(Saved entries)
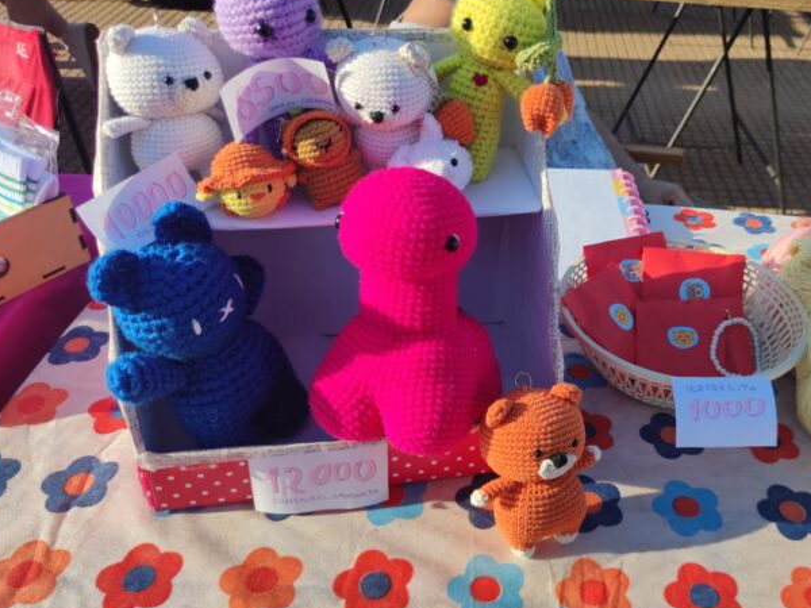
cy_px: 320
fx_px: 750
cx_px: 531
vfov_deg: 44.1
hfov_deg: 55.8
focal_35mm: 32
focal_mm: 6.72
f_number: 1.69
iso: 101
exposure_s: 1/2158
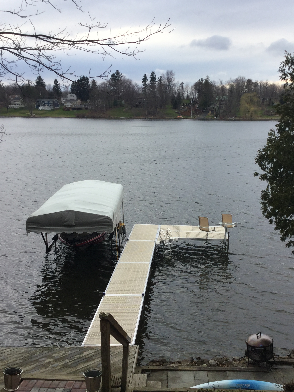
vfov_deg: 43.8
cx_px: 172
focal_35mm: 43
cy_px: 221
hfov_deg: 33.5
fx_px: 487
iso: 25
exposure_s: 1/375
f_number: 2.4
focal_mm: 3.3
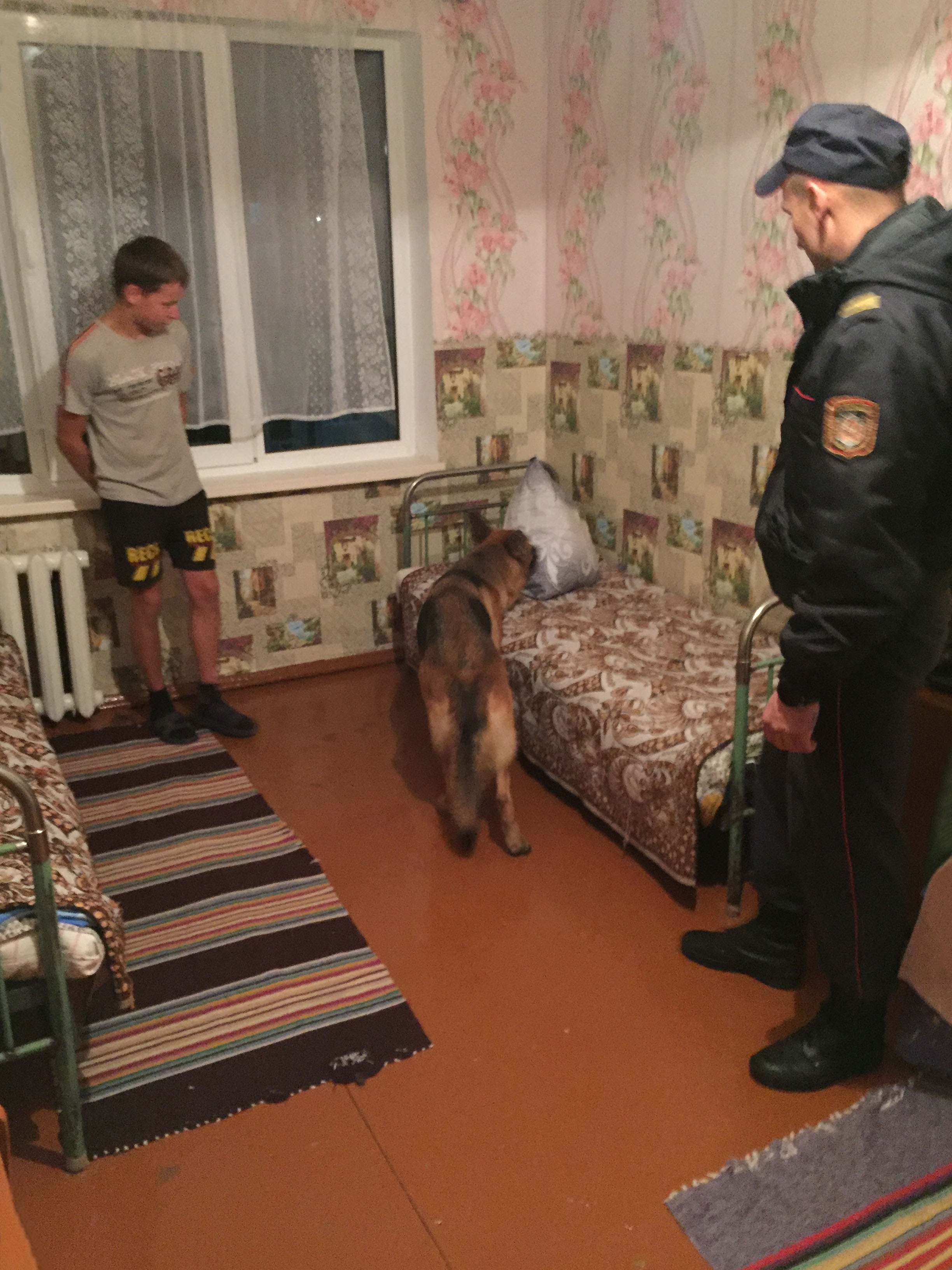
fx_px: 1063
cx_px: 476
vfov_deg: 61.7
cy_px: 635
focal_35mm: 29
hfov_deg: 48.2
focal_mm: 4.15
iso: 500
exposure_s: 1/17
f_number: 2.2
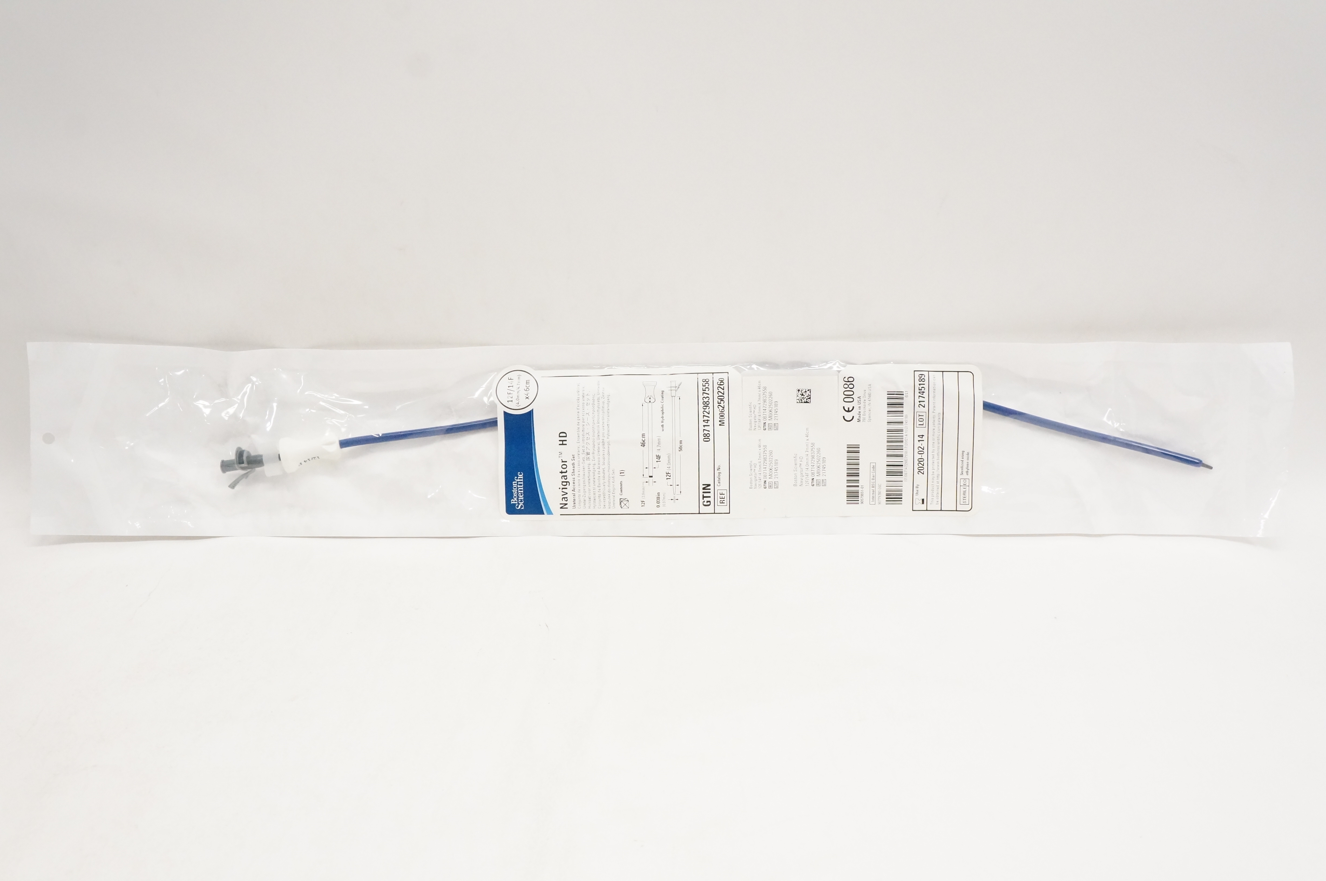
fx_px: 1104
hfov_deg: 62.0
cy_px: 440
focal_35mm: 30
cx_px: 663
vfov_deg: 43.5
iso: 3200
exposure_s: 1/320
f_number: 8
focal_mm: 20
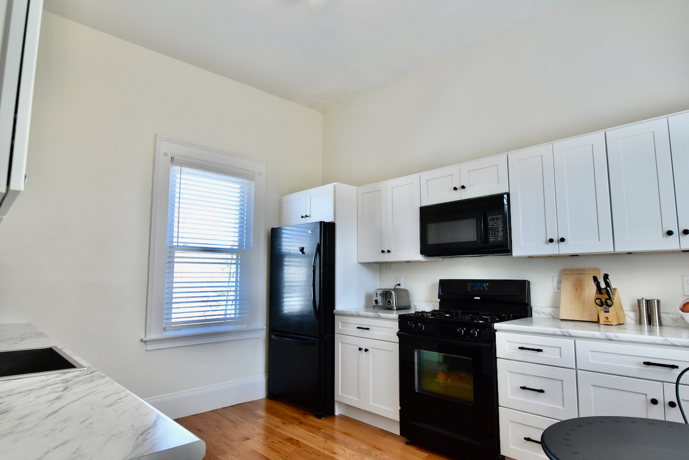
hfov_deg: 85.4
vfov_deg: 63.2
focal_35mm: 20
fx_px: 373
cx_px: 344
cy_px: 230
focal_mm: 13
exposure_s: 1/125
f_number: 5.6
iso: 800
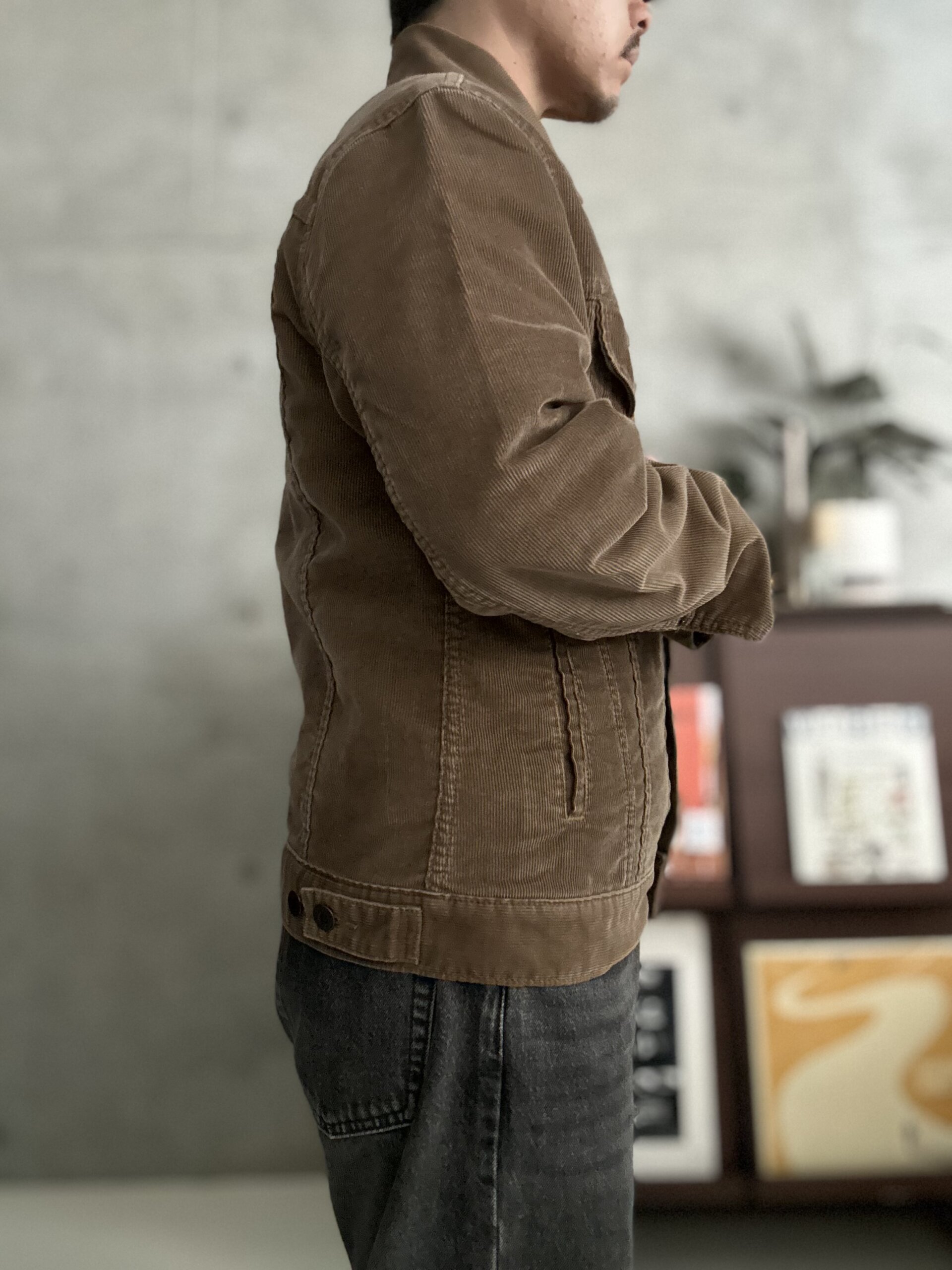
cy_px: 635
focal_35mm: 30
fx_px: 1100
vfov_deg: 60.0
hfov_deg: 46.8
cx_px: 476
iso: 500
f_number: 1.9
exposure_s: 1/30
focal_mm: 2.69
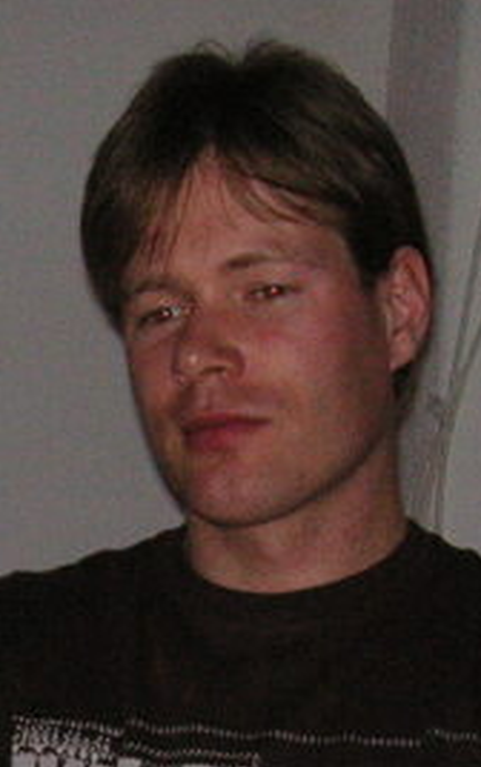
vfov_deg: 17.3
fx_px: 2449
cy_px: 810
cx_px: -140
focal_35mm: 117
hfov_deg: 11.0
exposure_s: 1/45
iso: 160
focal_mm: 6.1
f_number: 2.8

# Task to carry out:
Transcribe all of the data above verbatim but omit every picture.

# Exercise result:
cy_px: 320
fx_px: 750
cx_px: 531
vfov_deg: 44.1
hfov_deg: 55.8
focal_35mm: 32
focal_mm: 6.72
f_number: 1.69
iso: 101
exposure_s: 1/2158
vfov_deg: 43.8
cx_px: 172
focal_35mm: 43
cy_px: 221
hfov_deg: 33.5
fx_px: 487
iso: 25
exposure_s: 1/375
f_number: 2.4
focal_mm: 3.3
fx_px: 1063
cx_px: 476
vfov_deg: 61.7
cy_px: 635
focal_35mm: 29
hfov_deg: 48.2
focal_mm: 4.15
iso: 500
exposure_s: 1/17
f_number: 2.2
fx_px: 1104
hfov_deg: 62.0
cy_px: 440
focal_35mm: 30
cx_px: 663
vfov_deg: 43.5
iso: 3200
exposure_s: 1/320
f_number: 8
focal_mm: 20
hfov_deg: 85.4
vfov_deg: 63.2
focal_35mm: 20
fx_px: 373
cx_px: 344
cy_px: 230
focal_mm: 13
exposure_s: 1/125
f_number: 5.6
iso: 800
cy_px: 635
focal_35mm: 30
fx_px: 1100
vfov_deg: 60.0
hfov_deg: 46.8
cx_px: 476
iso: 500
f_number: 1.9
exposure_s: 1/30
focal_mm: 2.69
vfov_deg: 17.3
fx_px: 2449
cy_px: 810
cx_px: -140
focal_35mm: 117
hfov_deg: 11.0
exposure_s: 1/45
iso: 160
focal_mm: 6.1
f_number: 2.8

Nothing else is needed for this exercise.